Carr-Ascher is a basic scientist whose work is driven by molecular biology. She starts with the cells that might give rise to sarcoma and then tries to turn them into sarcoma as a means of understanding the disease better so that ultimately, new treatments can be developed against it.
Carr-Ascher grew up in California’s Central Valley and studied general biology at UC San Diego. She then attended the University of Illinois at Chicago for the Medical Scientist Training Program, in which she focused on researching and understanding aggressive breast cancers. Later, Carr-Ascher took a hematology oncology fellowship at UCLA studying prostate cancer. She joined UC Davis in September 2019.
Department of Microbiology and Molecular Genetics
Jacqueline Barlow, assistant professor
Growing up in Texas, Jacqueline Barlow had a lot of questions about what she saw in the world around her. “How do things grow?” she wondered. “Why do insects act that way?” In college, her curiosity led her to a summer research program at Baylor University where she studied factors influencing fertility in mice.
But it was the publication of the human genome in the journal Nature in 2001 when Barlow was just 22 that set her scientific heart afire. She was working for Nature Biotechnology journal at the time.
"I knew it was a big deal because they brought crates of the Nature issue into the office and passed them out to everybody. I didn’t know much, but I knew enough to understand that this changed everything.
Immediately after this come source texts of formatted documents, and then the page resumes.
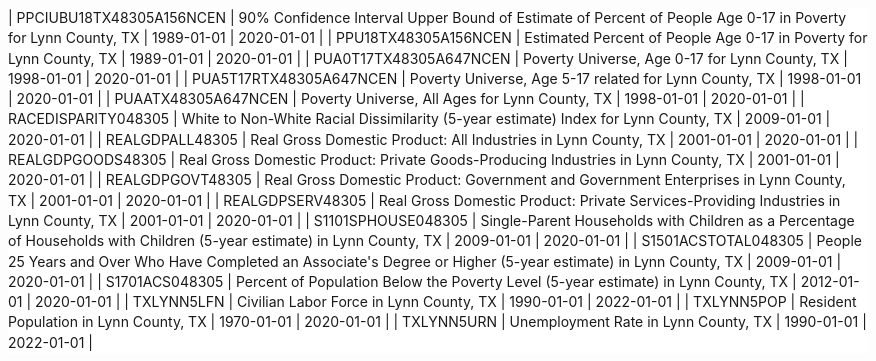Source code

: | PPCIUBU18TX48305A156NCEN  | 90% Confidence Interval Upper Bound of Estimate of Percent of People Age 0-17 in Poverty for Lynn County, TX                                                             | 1989-01-01          | 2020-01-01        |
| PPU18TX48305A156NCEN      | Estimated Percent of People Age 0-17 in Poverty for Lynn County, TX                                                                                                      | 1989-01-01          | 2020-01-01        |
| PUA0T17TX48305A647NCEN    | Poverty Universe, Age 0-17 for Lynn County, TX                                                                                                                           | 1998-01-01          | 2020-01-01        |
| PUA5T17RTX48305A647NCEN   | Poverty Universe, Age 5-17 related for Lynn County, TX                                                                                                                   | 1998-01-01          | 2020-01-01        |
| PUAATX48305A647NCEN       | Poverty Universe, All Ages for Lynn County, TX                                                                                                                           | 1998-01-01          | 2020-01-01        |
| RACEDISPARITY048305       | White to Non-White Racial Dissimilarity (5-year estimate) Index for Lynn County, TX                                                                                      | 2009-01-01          | 2020-01-01        |
| REALGDPALL48305           | Real Gross Domestic Product: All Industries in Lynn County, TX                                                                                                           | 2001-01-01          | 2020-01-01        |
| REALGDPGOODS48305         | Real Gross Domestic Product: Private Goods-Producing Industries in Lynn County, TX                                                                                       | 2001-01-01          | 2020-01-01        |
| REALGDPGOVT48305          | Real Gross Domestic Product: Government and Government Enterprises in Lynn County, TX                                                                                    | 2001-01-01          | 2020-01-01        |
| REALGDPSERV48305          | Real Gross Domestic Product: Private Services-Providing Industries in Lynn County, TX                                                                                    | 2001-01-01          | 2020-01-01        |
| S1101SPHOUSE048305        | Single-Parent Households with Children as a Percentage of Households with Children (5-year estimate) in Lynn County, TX                                                  | 2009-01-01          | 2020-01-01        |
| S1501ACSTOTAL048305       | People 25 Years and Over Who Have Completed an Associate's Degree or Higher (5-year estimate) in Lynn County, TX                                                         | 2009-01-01          | 2020-01-01        |
| S1701ACS048305            | Percent of Population Below the Poverty Level (5-year estimate) in Lynn County, TX                                                                                       | 2012-01-01          | 2020-01-01        |
| TXLYNN5LFN                | Civilian Labor Force in Lynn County, TX                                                                                                                                  | 1990-01-01          | 2022-01-01        |
| TXLYNN5POP                | Resident Population in Lynn County, TX                                                                                                                                   | 1970-01-01          | 2020-01-01        |
| TXLYNN5URN                | Unemployment Rate in Lynn County, TX                                                                                                                                     | 1990-01-01          | 2022-01-01        |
That’s why I wanted to study genetics."
In Barlow’s lab at UC Davis, where she’s been since 2014, she and her team study DNA, the blueprint of all living things that, when damaged, can lead to cancer. Barlow wants to know how a person can keep their DNA healthy.
"There’s wear and tear on DNA just like with anything else. No matter what we do, it will get damaged from use or lack of use," she said. "How does it get maintained?"
One focus of her laboratory’s scientific inquiry is understanding why cells become damaged and the consequences of that damage. In particular, the scientists want to know how chromosomes glue themselves together in abnormal ways, which can lead to cell death or the formation of tumors, both harmless and cancerous.
"Why does a cell turn into cancer vs. dying or turning into a benign cell?" she asked. "How does that occur? Is it random bad luck from the gene it affects? Or are there other things involved in DNA repair to make that happen? Can we find a way to tell the cells to choose another pathway?"
Barlow is still asking the big questions and working hard every day looking for answers so that fewer people get cancer and those who do can live better, longer lives.